As discussed in question six above, federal bank regulators have struck a consistent and skeptical tone with respect to crypto activities, reversing course from the prior administration.  This posture is likely to persist following the collapse of crypto markets in 2022 and the influence crypto activities played in several of the large bank failures in 2023.

Credit risk, especially from commercial real estate (“CRE”) portfolios, has become an increasing risk factor.  The OCC, in its Fall 2023 Semiannual Risk Perspective, identified credit risk, as the top risk area, moving up from the number two risk area by supplanting liquidity risk. It is important for banks to recognize that the heightened risk environment could strain risk management functions, such as credit risk review and loan workout, and thus provide resources and heightened risk management across lending portfolios, especially those that represent a concentration of credit risk.

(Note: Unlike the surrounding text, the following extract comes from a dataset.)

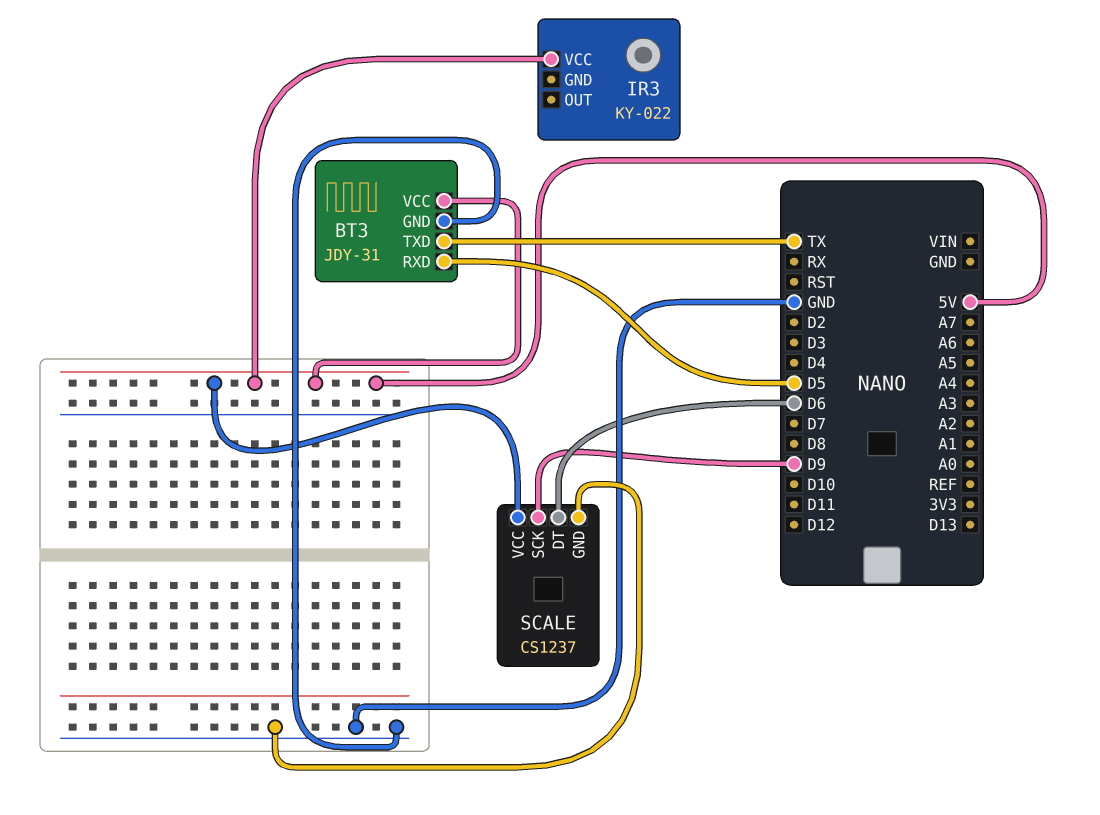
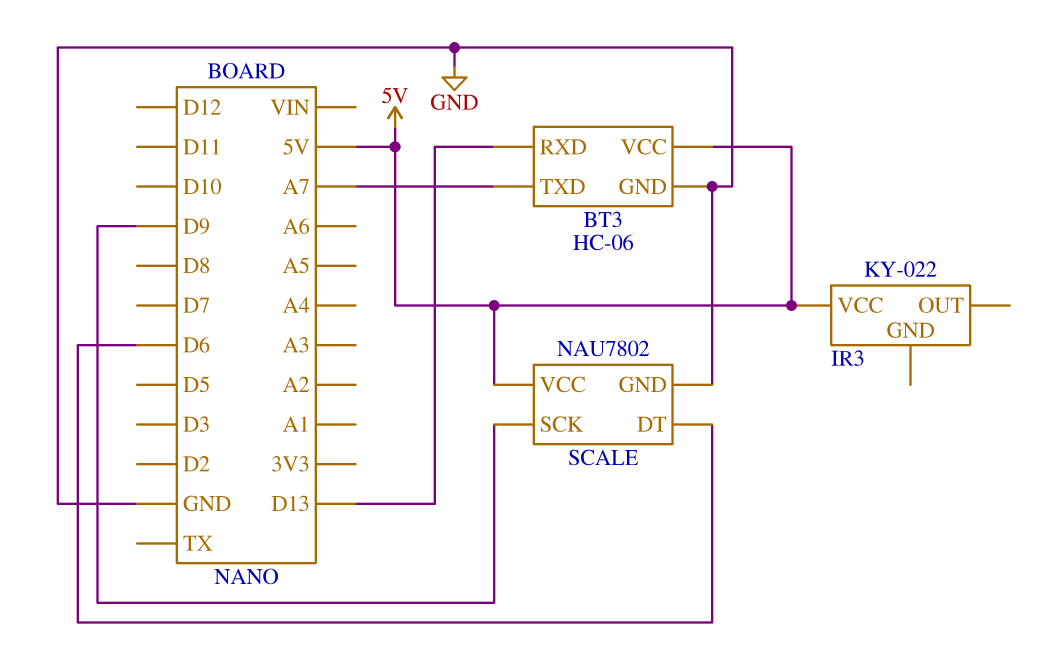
BT3: JDY-31 -> HC-06
BT3 pin RXD: D5 -> D13
BT3 pin TXD: TX -> A7
SCALE: CS1237 -> NAU7802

Regarding CRE, although delinquency rates in this sector have been low, they are beginning to increase. Some banks with CRE loan concentrations have reported adverse earnings as the pandemic’s impacts on office and other income producing sectors, along with higher sustained interest rates, have elevated risks.  CRE in metropolitan areas has been particularly weakened, as has some multifamily rental sectors. These effects will continue to weaken bank earnings and elevate regulatory oversight throughout the coming year.

The bank failures of 2023 showed the negative impact that persistently heightened interest rates have on some financial institutions. With inflation rates remaining above target levels, it will be difficult for the Federal Reserve to bring rates down in the near term. As such, interest rate risk will continue to pressure bank asset valuations and, as a result, impair liquidity. In order to manage this dynamic, some banks will need to focus on raising capital, strengthening short term assets in relation to volatile funding, and shifting away from less liquid to more liquid assets, and should review potential risks in their portfolios to ensure continued safety and soundness.